_TASK REQUIREMENTS_
If a record holds a picture, omit the picture, but copy everything else below exactly.

_DATA TO EXAMINE_
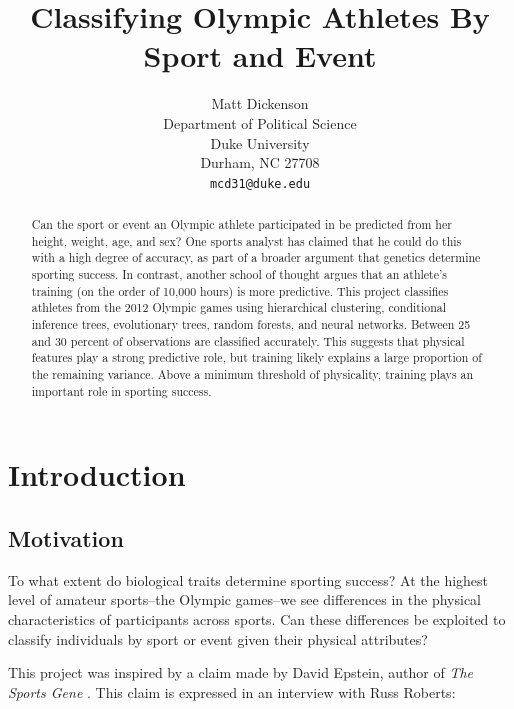 \documentclass[12pt,letterpaper]{article} %
\title{Classifying Olympic Athletes By Sport and Event}
\author{
Matt Dickenson\\
Department of Political Science\\
Duke University\\
Durham, NC 27708 \\
\texttt{mcd31@duke.edu}
}
\begin{document}
\begin{titlepage}

\clearpage
\maketitle
\thispagestyle{empty}

\begin{abstract}
Can the sport or event an Olympic athlete participated in be predicted from her height, weight, age, and sex? One sports analyst has claimed that he could do this with a high degree of accuracy, as part of a broader argument that genetics determine sporting success. In contrast, another school of thought argues that an athlete's training (on the order of 10,000 hours) is more predictive. This project classifies athletes from the 2012 Olympic games using hierarchical clustering, conditional inference trees, evolutionary trees, random forests, and neural networks. Between 25 and 30 percent of observations are classified accurately. This suggests that physical features play a strong predictive role, but training likely explains a large proportion of the remaining variance. Above a minimum threshold of physicality, training plays an important role in sporting success.
\end{abstract}

\end{titlepage}



\newpage

\section{Introduction}

\subsection{Motivation}

To what extent do biological traits determine sporting success? At the highest level of amateur sports--the Olympic games--we see differences in the physical characteristics of participants across sports. Can these differences be exploited to classify individuals by sport or event given their physical attributes? 

This project was inspired by a claim made by David Epstein, author of \textit{The Sports Gene} \citep{epstein2013sports}. This claim is expressed in an interview with Russ Roberts:
\end{document}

_OUTPUT OF THE EXERCISE_
 \documentclass[12pt,letterpaper]{article} %
\title{Classifying Olympic Athletes By Sport and Event}
\author{
Matt Dickenson\\
Department of Political Science\\
Duke University\\
Durham, NC 27708 \\
\texttt{mcd31@duke.edu}
}
\begin{document}
\begin{titlepage}

\clearpage
\maketitle
\thispagestyle{empty}

\begin{abstract}
Can the sport or event an Olympic athlete participated in be predicted from her height, weight, age, and sex? One sports analyst has claimed that he could do this with a high degree of accuracy, as part of a broader argument that genetics determine sporting success. In contrast, another school of thought argues that an athlete's training (on the order of 10,000 hours) is more predictive. This project classifies athletes from the 2012 Olympic games using hierarchical clustering, conditional inference trees, evolutionary trees, random forests, and neural networks. Between 25 and 30 percent of observations are classified accurately. This suggests that physical features play a strong predictive role, but training likely explains a large proportion of the remaining variance. Above a minimum threshold of physicality, training plays an important role in sporting success.
\end{abstract}

\end{titlepage}



\newpage

\section{Introduction}

\subsection{Motivation}

To what extent do biological traits determine sporting success? At the highest level of amateur sports--the Olympic games--we see differences in the physical characteristics of participants across sports. Can these differences be exploited to classify individuals by sport or event given their physical attributes? 

This project was inspired by a claim made by David Epstein, author of \textit{The Sports Gene} \citep{epstein2013sports}. This claim is expressed in an interview with Russ Roberts:
\end{document}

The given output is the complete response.